O Homem Morcego sempre foi elevado, em todas as mídias, pelo grande cartel de vilões e coadjuvantes, que catapultaram, ainda mais, a criação de Bob Kane e Bill Finger, totalmente montada pelo arquétipo do herói, proposto por Joseph Campbell.


Porém, o Batman sempre teve dificuldade em chamar os holofotes, para si, principalmente, nos cinemas, por essa singularidade de seus vilões. Reeves reverte isso, ao focar, quase que exclusivo, no seu protagonista problemático e misterioso, envolta a ótimos coadjuvantes, na busca de justiça e vingança.


Essa particularidade do Batman, interpretado por Robert Pattinson, vem também pelo equilíbrio entre o visto nos quadrinhos, com o tom thriller, que é imposto. Aqui, temos a soma ideal entre a Gotham personificada, do Tim Burton, com o impacto realista trago por Christopher Nolan, nas adaptações do herói, vistas até aqui.


O Batman da vez já está na ativa, porém se sente fracassado, pois a criminalidade, em Gotham, só aumenta. Tudo piora com a chegada do Charada (Paul Dano), um assassino em série, focado em eliminar políticos.
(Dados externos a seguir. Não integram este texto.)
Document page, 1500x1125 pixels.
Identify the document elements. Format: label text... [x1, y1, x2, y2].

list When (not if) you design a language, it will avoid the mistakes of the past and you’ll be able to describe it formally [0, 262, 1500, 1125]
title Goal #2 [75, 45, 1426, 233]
É importante ressaltar que a “figura Bruce Wayne” não existe ainda. O homem por trás da máscara, só é mostrado pela sua personalidade antissocial, trancada na Mansão Wayne, tentando se manter longe do sol. Sua redenção só é achada por suas pessoas ao redor, onde ele encontra a luz, muito pelas relações construídas com Jim Gordon (Jeffrey Wright) e Selina Kyle (Zoë Kravitz).


Na parte técnica, destaque para o visual Noir, composto pela inserção de sombras e fumaças, que caracterizam uma Gotham fantástica, que se mostra tão impressionante, quanto a criada por Tim Burton, em 1989. Adiciona-se a isso a trilha alardeada, algumas vezes exageradamente, de Michael Giacchino e a fotografia turva, no bom sentido, de Greig Fraser.


E ainda que a trama se arraste e seja autoexplicativa, em alguns momentos, “The Batman” se mostra um grande começo para Matt Reeves e sua nova versão do Homem Morcego, onde o ele mesmo é o vilão de sua história.